Today, haircuts at Corrado’s barbershop on Bathurst Street near Richmond will set you back a cool twenty.  It’s still relatively cheap and the entertainment value of the experience alone makes you quickly forget about inflation.

Corrado’s colourful personality strikes long before his scissors, and he deftly maneuvers from blush-inducing jokes to philosophical forays into life, love and sacrifice.

Sacrifice is something he knows quite intimately.  A few short weeks after arriving in Canada he landed a job in a barbershop, then owned by Augustino Gentile.  Six years later, after a lot of saving and sweating, he would own the business, erecting a large wooden sign bearing his name that still stands today.


Over the years, he’s seen the neighbouhood change drastically, but his customers continue to find comfort in the fact that Corrado has stubbornly refused change, even holding onto the dusty vintage Playboys and Jessica Hahn posters that used to be standard barbershop décor, but now seem especially bold in a time of hyper-political correctness.

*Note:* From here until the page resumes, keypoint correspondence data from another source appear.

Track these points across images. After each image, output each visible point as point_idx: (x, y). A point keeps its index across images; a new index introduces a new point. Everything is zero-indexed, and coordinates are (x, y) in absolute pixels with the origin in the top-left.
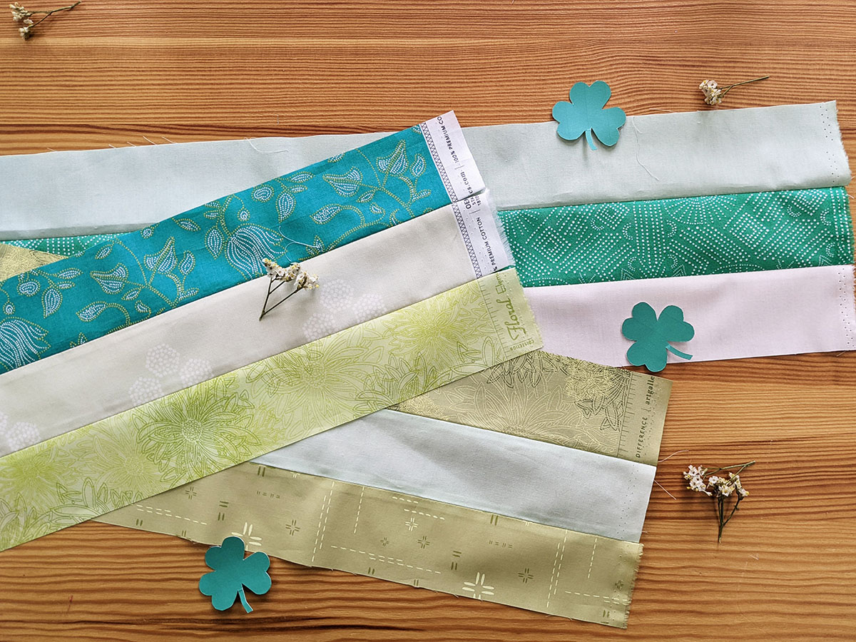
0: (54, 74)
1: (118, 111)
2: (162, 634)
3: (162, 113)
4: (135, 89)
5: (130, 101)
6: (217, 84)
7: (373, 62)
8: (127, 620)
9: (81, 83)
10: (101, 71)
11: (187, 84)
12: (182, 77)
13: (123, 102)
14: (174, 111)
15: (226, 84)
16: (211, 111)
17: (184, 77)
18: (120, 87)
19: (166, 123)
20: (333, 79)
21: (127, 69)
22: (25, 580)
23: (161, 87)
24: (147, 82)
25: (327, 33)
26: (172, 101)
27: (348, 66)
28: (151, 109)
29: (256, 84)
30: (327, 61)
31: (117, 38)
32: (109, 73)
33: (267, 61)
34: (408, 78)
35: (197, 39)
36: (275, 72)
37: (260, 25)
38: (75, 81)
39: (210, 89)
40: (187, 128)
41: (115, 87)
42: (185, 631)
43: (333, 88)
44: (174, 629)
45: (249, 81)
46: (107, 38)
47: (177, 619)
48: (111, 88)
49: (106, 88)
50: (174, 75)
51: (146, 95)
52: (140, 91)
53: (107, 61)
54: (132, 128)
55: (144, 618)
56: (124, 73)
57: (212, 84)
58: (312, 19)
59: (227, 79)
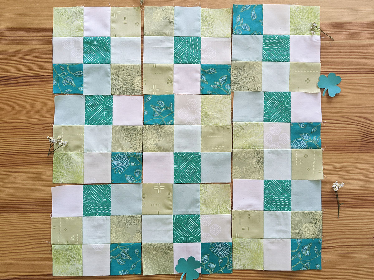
0: (359, 53)
9: (369, 56)
22: (357, 231)
38: (366, 55)
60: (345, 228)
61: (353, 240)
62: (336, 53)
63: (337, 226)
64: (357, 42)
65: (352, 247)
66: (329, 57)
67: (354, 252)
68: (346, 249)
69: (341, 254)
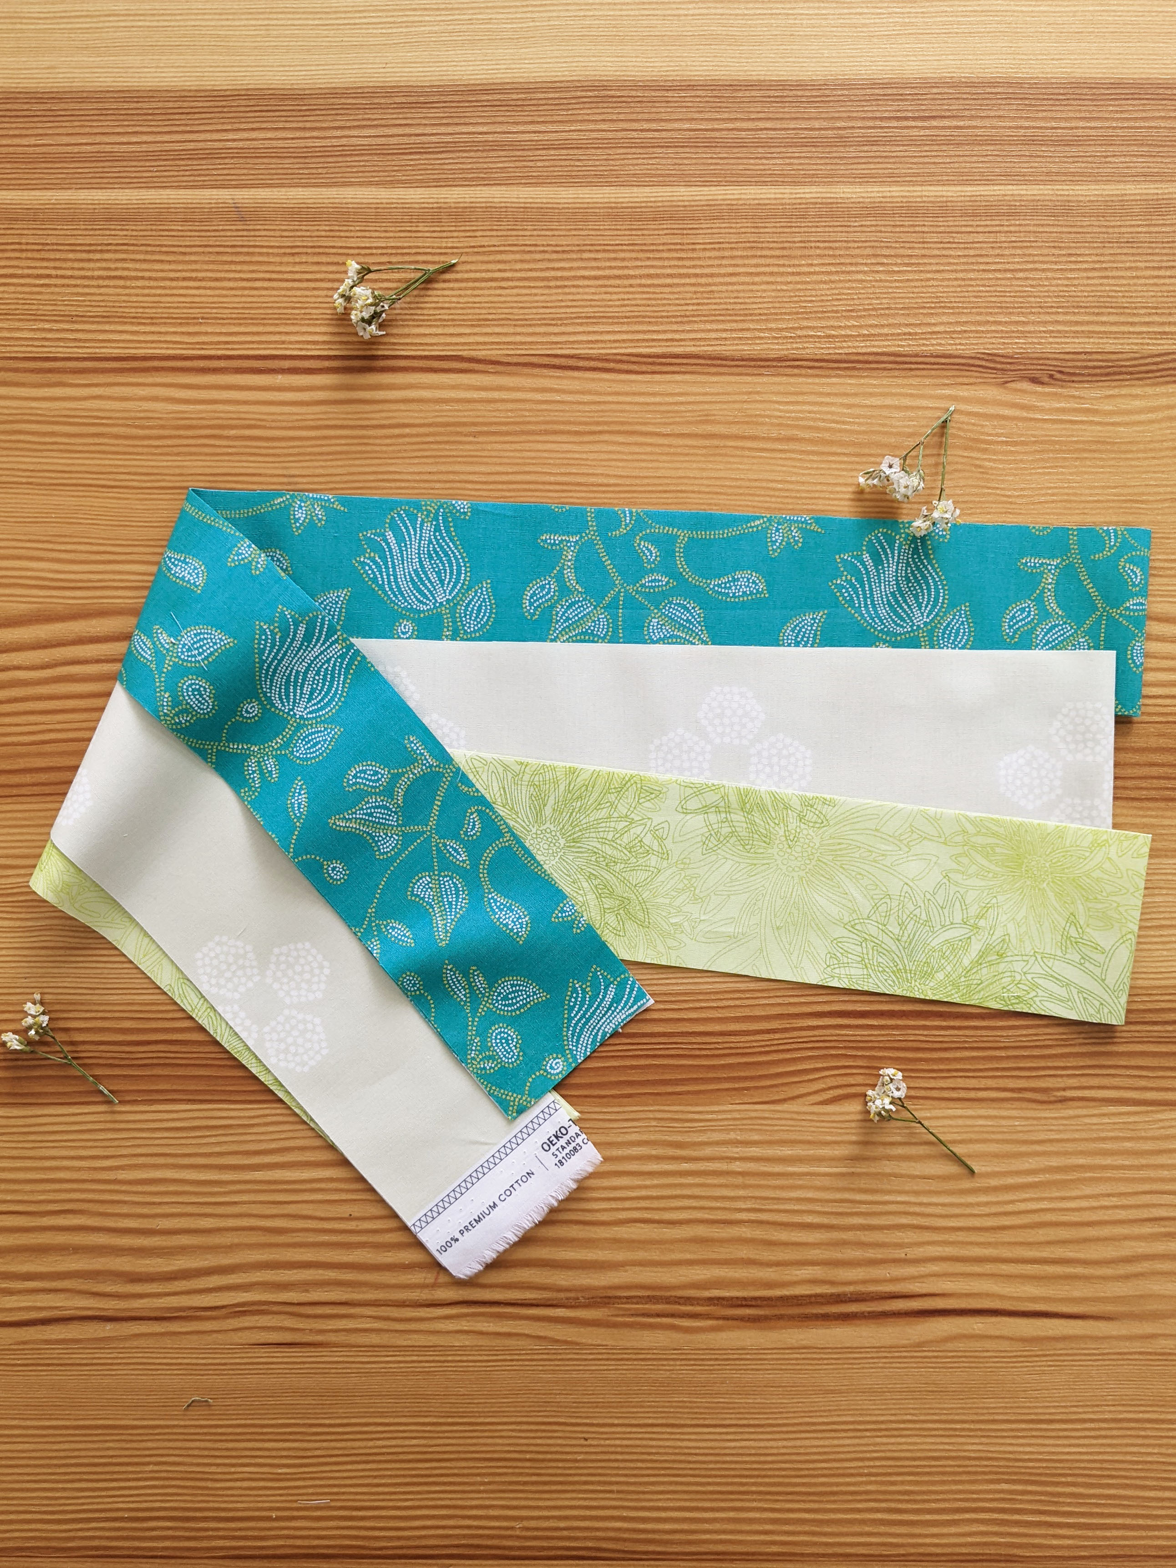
1: (519, 330)
2: (615, 1325)
3: (602, 333)
4: (550, 287)
5: (541, 311)
6: (707, 275)
7: (1006, 229)
8: (549, 1299)
10: (484, 253)
11: (649, 276)
12: (639, 263)
13: (526, 311)
14: (625, 328)
15: (724, 275)
16: (696, 327)
17: (643, 264)
18: (521, 284)
19: (608, 351)
20: (930, 264)
21: (532, 249)
22: (352, 1225)
23: (600, 282)
24: (572, 273)
25: (918, 175)
26: (624, 309)
27: (959, 238)
28: (581, 324)
29: (782, 274)
30: (917, 229)
31: (514, 188)
32: (499, 257)
33: (802, 230)
34: (1073, 259)
35: (668, 189)
36: (818, 252)
37: (788, 161)
39: (694, 285)
40: (650, 360)
41: (511, 284)
42: (658, 1320)
43: (928, 280)
44: (637, 1315)
45: (767, 269)
46: (494, 188)
47: (643, 1297)
48: (504, 284)
49: (494, 284)
50: (623, 259)
51: (571, 297)
52: (560, 291)
53: (494, 233)
54: (546, 361)
55: (580, 1295)
56: (527, 257)
57: (696, 275)
58: (888, 148)
59: (726, 266)
60: (285, 1212)
61: (331, 1274)
62: (265, 259)
63: (245, 1198)
64: (384, 195)
65: (319, 1310)
66: (229, 280)
67: (332, 1338)
68: (289, 1322)
69: (262, 1351)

“They are very loyal people,” he says of his hardcore group of regulars.  “Seventy five percent are people who have come since they were 12 or 13 and they still come.”

“They are my friends, they are my brothers, they are people who give me bread, so I can’t complain.  They are the best.”

It’s that dedicated group of patrons that kept Accaputo in business over the years, helping him survive some potentially disastrous fashion trends.

“In the Beatles time around 1966 the whole barber business went down,” he says, referring to how the Fab Four kicked off the long-hair trend with their shaggy mops.

Then came the salons, a topic that brings out his fiery Sicilian temper a bit.

“Those guys today that call themselves salons, they don’t know how to shave, they don’t know how to do brush cuts.  They don’t know how to do taper at the back, and that’s an art to do tapering.  But people go.  They pay a lot of money.  Some of these guys are charging 60, 70, 80 dollars for a haircut and people go.”


Much to the dismay of his customers, Corrado is planning on closing up shop in a few short years.  After more than half a century of brush cuts and shaves, he’s ready for a break, and an escape from the cold Toronto weather.

“I’ll be 70-years-old (soon), after that I don’t want to do anything anymore,” he adds.  “I want to go back to Sicily, six months here and six months there.  Winter there, and summer here.

“What are you gonna do? Live the life, keep going and always move (forward).  The world won’t stop whether we are here or not.”

It may not stop, but you can bet there will be quite a few former clients of Corrado’s old-style Italian barbershop snickering when they pass the latest high-priced salon, remembering when haircuts, and the times, were a little bit simpler.